PROMPT: Every record below should be copied exactly, with the pictures left out.

EXTRACTED INFORMATION:
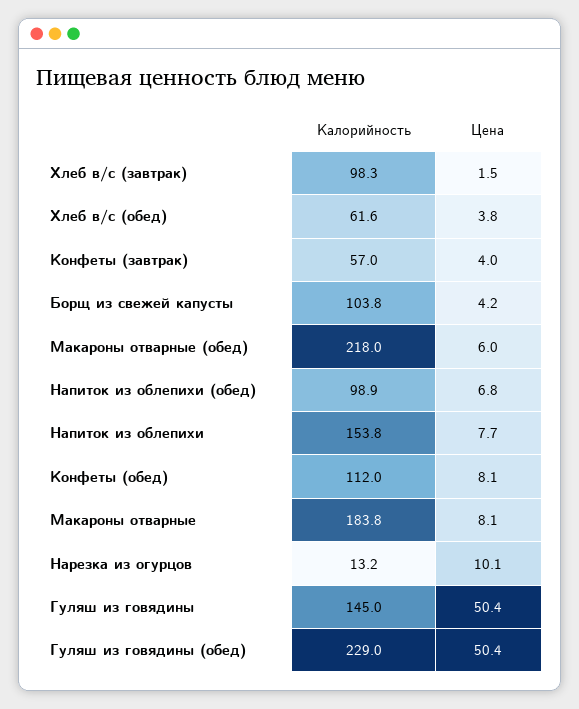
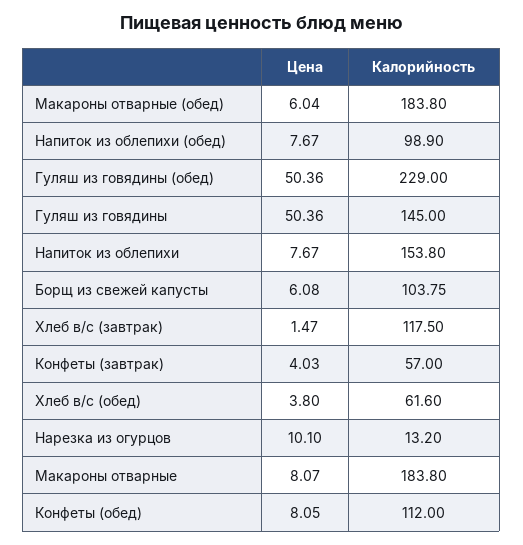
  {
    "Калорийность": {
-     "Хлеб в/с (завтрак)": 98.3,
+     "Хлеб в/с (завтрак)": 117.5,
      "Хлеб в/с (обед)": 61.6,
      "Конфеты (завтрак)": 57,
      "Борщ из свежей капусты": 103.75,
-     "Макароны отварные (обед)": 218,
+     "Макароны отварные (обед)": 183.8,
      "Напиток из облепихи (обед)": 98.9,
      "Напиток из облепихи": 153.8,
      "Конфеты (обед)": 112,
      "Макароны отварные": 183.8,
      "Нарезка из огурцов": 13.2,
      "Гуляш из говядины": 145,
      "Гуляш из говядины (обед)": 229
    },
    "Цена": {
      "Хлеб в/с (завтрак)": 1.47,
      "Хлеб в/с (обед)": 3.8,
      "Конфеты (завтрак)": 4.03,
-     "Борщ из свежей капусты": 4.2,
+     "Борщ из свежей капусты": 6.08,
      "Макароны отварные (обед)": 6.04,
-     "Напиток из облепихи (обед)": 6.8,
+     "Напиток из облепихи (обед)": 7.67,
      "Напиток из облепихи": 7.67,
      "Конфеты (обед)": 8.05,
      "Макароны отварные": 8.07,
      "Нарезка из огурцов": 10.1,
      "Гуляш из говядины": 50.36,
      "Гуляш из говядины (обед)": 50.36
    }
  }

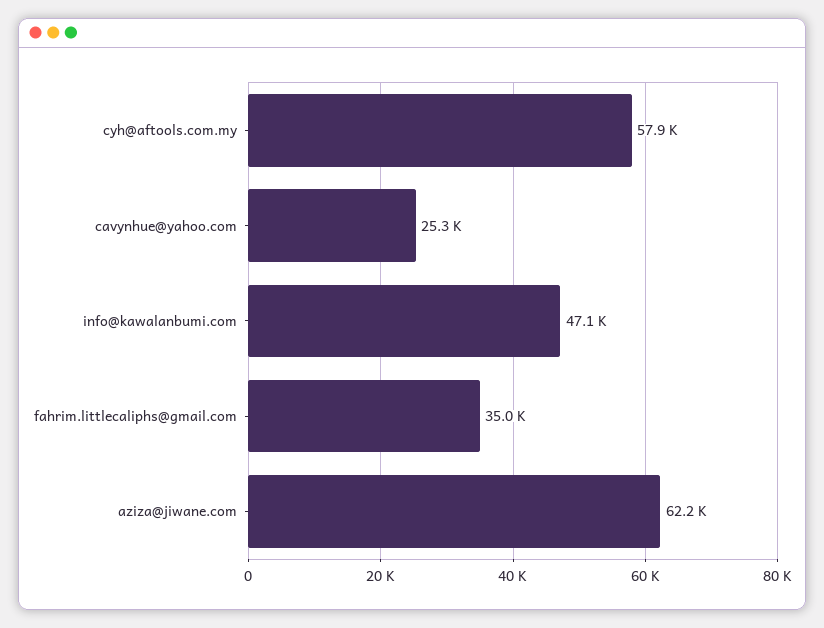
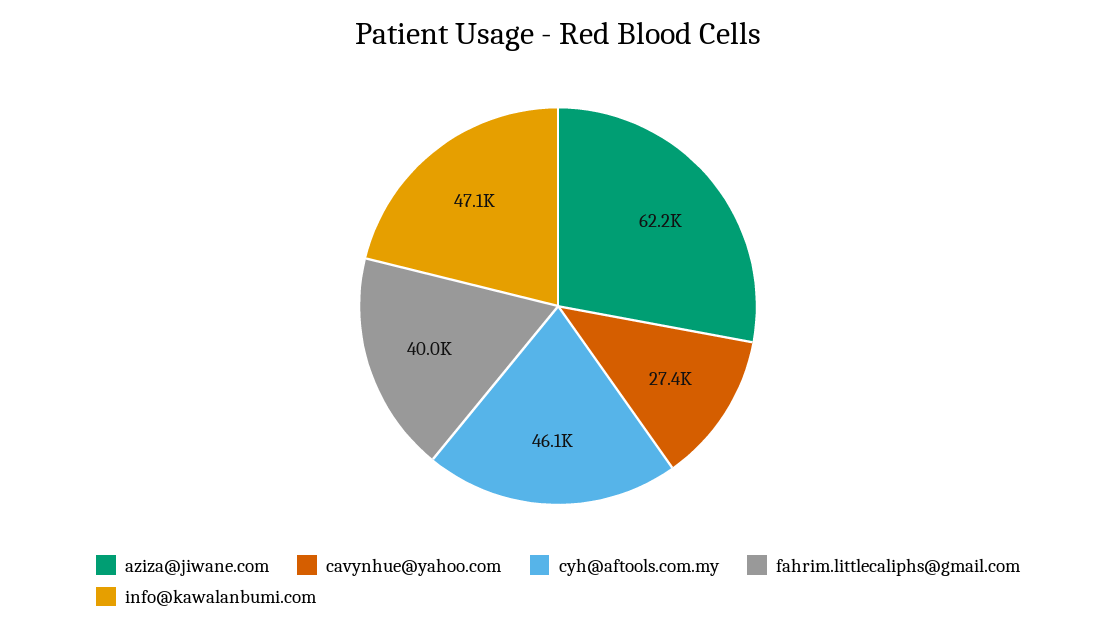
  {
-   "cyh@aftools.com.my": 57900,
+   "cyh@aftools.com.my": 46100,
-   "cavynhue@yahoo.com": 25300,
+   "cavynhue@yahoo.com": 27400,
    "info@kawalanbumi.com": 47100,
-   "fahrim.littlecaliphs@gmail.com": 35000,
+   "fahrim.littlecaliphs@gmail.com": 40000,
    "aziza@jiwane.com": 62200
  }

WRITTEN RESPONSE:
  {
    "Калорийность": {
-     "Хлеб в/с (завтрак)": 98.3,
+     "Хлеб в/с (завтрак)": 117.5,
      "Хлеб в/с (обед)": 61.6,
      "Конфеты (завтрак)": 57,
      "Борщ из свежей капусты": 103.75,
-     "Макароны отварные (обед)": 218,
+     "Макароны отварные (обед)": 183.8,
      "Напиток из облепихи (обед)": 98.9,
      "Напиток из облепихи": 153.8,
      "Конфеты (обед)": 112,
      "Макароны отварные": 183.8,
      "Нарезка из огурцов": 13.2,
      "Гуляш из говядины": 145,
      "Гуляш из говядины (обед)": 229
    },
    "Цена": {
      "Хлеб в/с (завтрак)": 1.47,
      "Хлеб в/с (обед)": 3.8,
      "Конфеты (завтрак)": 4.03,
-     "Борщ из свежей капусты": 4.2,
+     "Борщ из свежей капусты": 6.08,
      "Макароны отварные (обед)": 6.04,
-     "Напиток из облепихи (обед)": 6.8,
+     "Напиток из облепихи (обед)": 7.67,
      "Напиток из облепихи": 7.67,
      "Конфеты (обед)": 8.05,
      "Макароны отварные": 8.07,
      "Нарезка из огурцов": 10.1,
      "Гуляш из говядины": 50.36,
      "Гуляш из говядины (обед)": 50.36
    }
  }

  {
-   "cyh@aftools.com.my": 57900,
+   "cyh@aftools.com.my": 46100,
-   "cavynhue@yahoo.com": 25300,
+   "cavynhue@yahoo.com": 27400,
    "info@kawalanbumi.com": 47100,
-   "fahrim.littlecaliphs@gmail.com": 35000,
+   "fahrim.littlecaliphs@gmail.com": 40000,
    "aziza@jiwane.com": 62200
  }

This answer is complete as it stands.